Tuesday, October 09, 2012

Remembering the Maspero Massacre

They're not here anymore, those who marched peacefully a year ago towards Maspero to be murdered by their government and their people. Those who marched to bring their cause to national television are not with us anymore. The media they sought to make their plight turned against them and accused them of murder and incited citizens to kill them. They were shot by their government and trampled on by their military's APCs.  That’s how they died but that’s not what killed them.



Egyptian Christian woman mourns at the Coptic Hospital in Cairo (Mohamed Abd El Ghany/ Reuters)

As a society we have failed them, every one of us collectively, even the innocent of us. We allowed our society’s illness to reach to the point of state sponsored mass murder. I know that many of those who belong to this society can look in the mirror and say it doesn’t apply to me because I never discriminated and I never murdered and I never hated. But failure is not condemnation or blame in this context, it is a result.

Whatever it was we had to do to prevent such a disaster, we did not do. We simply failed. Maybe we didn’t do enough, maybe we’re not strong enough, maybe we’re too blind and filled with the illness ourselves, maybe we’re the cold blooded murders sitting in their air conditioned offices giving the orders. Whatever we did or didn’t do, we bear a responsibility and we bear the failure.

Everyone has failed those who died. Everyone but those who went as far as they possibly could to protest this murder. It seems to me those who were killed have marched on that fatal day to protest not just the mistreatment of those before them but of their own murder. People marching against discrimination were trampled on by discrimination. They’re not here anymore.

I think they drove a point that day, too painful for many of us to confront at times. Was it just one point?

Was it just that hatred runs deep in our society or was it more? Was it that we're still ruled by a regime willing to run over its citizens and anyone who gets in their way. Was it that deep down inside a large cross-section of society truly despises the other, that we're not free to believe in whatever
unprovable ideas we choose? Was it that everyone must subscribe to one set of  improvable ideas approved by those who control us? That our sentiments are dangerous enough to kill?

Last year, I was away on business. In trying to find out what was happening I found that Copts were run over by the army's APCs and shot from an elevated position by cold metal bullets which have as ample feelings as those who issued the command. I went mad; mad from my own impotence, my distance. I collected all the links that reflect the events of the night, the facts, the truth, but none of the links had the most important truth- that it's our ideas and beliefs that can kill or get us killed. There were no links to displays the deep rooted hatred in the hearts of men and their primitive tribalism. There were no links to show that we are viewed as slaves who must toil and suffer so that presidents, generals and businessmen get richer. There were not enough links, not enough links.

This year, I ponder over last year's events from a distance. The truth still largely obscured as churches are destroyed and copts evicted from their homes. The reality of our decline ever more present as 9 year old children are arrested for insulting religion. Can they not see who is truly insulting religion?

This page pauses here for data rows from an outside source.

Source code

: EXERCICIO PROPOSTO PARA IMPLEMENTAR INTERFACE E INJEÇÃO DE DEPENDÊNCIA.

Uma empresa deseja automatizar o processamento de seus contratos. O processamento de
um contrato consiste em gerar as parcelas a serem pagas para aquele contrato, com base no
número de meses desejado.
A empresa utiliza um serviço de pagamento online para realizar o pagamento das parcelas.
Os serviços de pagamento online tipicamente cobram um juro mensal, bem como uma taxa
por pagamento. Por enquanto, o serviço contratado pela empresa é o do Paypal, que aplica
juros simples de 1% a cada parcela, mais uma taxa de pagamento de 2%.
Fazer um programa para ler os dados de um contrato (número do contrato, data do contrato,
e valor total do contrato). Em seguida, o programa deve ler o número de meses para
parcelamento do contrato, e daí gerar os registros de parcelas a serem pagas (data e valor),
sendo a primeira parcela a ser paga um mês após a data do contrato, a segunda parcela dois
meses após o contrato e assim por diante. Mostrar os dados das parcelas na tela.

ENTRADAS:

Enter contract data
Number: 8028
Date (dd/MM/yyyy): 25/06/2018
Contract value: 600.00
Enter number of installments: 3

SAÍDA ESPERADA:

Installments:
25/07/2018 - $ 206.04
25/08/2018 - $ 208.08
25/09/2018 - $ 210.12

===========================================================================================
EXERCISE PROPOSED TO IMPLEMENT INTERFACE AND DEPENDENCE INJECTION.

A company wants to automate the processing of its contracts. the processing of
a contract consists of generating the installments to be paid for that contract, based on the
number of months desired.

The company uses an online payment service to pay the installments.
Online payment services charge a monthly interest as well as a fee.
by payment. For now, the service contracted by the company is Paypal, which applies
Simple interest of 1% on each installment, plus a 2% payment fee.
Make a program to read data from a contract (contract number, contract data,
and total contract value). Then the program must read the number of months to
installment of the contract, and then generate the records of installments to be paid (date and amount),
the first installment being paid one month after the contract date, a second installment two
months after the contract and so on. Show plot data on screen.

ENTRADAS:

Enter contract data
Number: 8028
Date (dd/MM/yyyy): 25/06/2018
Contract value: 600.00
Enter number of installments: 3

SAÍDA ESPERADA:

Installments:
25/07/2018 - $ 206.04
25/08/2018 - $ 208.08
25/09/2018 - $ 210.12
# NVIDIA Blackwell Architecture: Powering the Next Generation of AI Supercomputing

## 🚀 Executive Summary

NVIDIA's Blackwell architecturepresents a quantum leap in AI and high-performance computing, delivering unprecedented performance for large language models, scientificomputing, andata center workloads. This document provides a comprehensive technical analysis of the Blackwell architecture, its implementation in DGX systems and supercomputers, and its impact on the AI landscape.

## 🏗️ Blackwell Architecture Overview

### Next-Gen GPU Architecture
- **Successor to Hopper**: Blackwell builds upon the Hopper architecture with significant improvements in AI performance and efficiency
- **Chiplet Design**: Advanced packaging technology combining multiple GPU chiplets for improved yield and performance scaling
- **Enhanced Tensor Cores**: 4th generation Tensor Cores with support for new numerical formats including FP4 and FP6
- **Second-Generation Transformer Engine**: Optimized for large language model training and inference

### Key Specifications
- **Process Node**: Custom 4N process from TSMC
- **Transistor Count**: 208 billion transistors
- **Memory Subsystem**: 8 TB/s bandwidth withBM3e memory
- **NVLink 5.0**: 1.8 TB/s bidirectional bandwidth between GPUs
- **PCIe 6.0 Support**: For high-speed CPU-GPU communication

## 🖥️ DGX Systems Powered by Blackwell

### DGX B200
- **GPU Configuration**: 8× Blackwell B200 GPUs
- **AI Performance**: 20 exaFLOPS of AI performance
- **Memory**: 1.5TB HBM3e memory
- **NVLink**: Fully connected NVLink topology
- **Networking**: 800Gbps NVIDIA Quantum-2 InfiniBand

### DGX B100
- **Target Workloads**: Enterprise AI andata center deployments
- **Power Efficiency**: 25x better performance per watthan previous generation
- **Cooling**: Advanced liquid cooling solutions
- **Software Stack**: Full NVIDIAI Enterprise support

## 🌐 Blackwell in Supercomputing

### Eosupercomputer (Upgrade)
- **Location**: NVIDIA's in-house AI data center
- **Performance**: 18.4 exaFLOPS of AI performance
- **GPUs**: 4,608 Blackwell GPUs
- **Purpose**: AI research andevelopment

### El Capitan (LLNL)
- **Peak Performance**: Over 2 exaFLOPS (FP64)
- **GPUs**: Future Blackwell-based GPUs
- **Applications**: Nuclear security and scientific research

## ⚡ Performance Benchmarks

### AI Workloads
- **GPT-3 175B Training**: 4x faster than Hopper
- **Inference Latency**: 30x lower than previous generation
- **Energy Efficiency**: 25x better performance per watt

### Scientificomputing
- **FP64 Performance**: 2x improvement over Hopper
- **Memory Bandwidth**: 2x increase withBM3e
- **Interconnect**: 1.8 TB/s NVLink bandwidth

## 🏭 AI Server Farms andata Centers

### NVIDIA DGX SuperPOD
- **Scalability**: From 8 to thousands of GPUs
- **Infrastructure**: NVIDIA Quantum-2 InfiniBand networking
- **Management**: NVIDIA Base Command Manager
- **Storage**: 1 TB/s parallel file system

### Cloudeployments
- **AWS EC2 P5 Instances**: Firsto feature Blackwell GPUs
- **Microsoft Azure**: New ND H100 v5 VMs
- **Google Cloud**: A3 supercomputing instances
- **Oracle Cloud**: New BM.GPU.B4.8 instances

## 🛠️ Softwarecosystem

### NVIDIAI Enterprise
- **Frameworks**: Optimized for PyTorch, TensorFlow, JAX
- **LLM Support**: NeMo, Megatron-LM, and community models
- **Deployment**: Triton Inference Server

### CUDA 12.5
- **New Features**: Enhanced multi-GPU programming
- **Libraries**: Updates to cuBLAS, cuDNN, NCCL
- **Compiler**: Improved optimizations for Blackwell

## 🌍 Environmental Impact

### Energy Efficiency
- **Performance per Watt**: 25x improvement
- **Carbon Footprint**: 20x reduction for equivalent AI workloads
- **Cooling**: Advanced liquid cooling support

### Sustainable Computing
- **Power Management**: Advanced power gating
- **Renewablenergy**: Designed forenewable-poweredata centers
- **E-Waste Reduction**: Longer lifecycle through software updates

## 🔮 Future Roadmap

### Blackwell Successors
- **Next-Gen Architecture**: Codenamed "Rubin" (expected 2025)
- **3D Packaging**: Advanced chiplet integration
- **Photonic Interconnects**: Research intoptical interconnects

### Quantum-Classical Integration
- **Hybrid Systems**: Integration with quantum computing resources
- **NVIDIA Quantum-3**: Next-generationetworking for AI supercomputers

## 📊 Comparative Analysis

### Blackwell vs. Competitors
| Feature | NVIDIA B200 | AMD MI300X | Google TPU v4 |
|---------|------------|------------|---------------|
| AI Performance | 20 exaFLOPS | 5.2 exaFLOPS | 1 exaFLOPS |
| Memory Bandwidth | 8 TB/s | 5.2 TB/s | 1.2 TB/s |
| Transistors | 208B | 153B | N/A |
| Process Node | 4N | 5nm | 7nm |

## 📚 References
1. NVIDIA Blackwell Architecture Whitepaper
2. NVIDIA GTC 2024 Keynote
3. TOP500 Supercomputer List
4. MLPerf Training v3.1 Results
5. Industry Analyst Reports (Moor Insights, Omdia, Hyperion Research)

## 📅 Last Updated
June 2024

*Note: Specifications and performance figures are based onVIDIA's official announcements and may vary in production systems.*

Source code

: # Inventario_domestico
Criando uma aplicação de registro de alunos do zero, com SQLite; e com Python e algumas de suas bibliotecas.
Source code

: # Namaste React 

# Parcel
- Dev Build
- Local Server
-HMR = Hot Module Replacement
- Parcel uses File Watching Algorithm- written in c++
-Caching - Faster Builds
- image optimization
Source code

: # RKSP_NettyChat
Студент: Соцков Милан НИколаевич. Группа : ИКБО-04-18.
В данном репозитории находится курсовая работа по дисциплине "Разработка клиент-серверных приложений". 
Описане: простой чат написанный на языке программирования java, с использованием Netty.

The regime might be a tumor we can remove but our own biases and judgements are a cancer. I see today what I saw back then. The same biases and hatred run deep and we’re not doing enough to stop it. We are killing ourselves.

Most of us are responsible even though not everyone can be blamed.

Morsi released 1500 protesters not just because his 100 days are over and he has nothing to show for but to divert attention from the fatal failing of a regime he is supposed to lead. The failing is reflected in the one year memorial of a massacre. One year on and we have not altered our path. The real murders still free, some promoted and some retired honorably. Morsi pledged in his speeches that they wouldn't not be touched, but his supporters are too adamant to listen to what his words actually mean. They mean that the current state of affairs will be maintained. That hatred and impunity will rule, that soldiers and officers can be free to run us over and that injustices to minorities will prevail.

Those in positions of power have not only insulted religions but insulted our humanity. What justice has been served? What message have we been told? We will be trampled on if we ask for justice. But it is better to be trampled on  by this cruel world or to exist without doing anything to stop its injustice?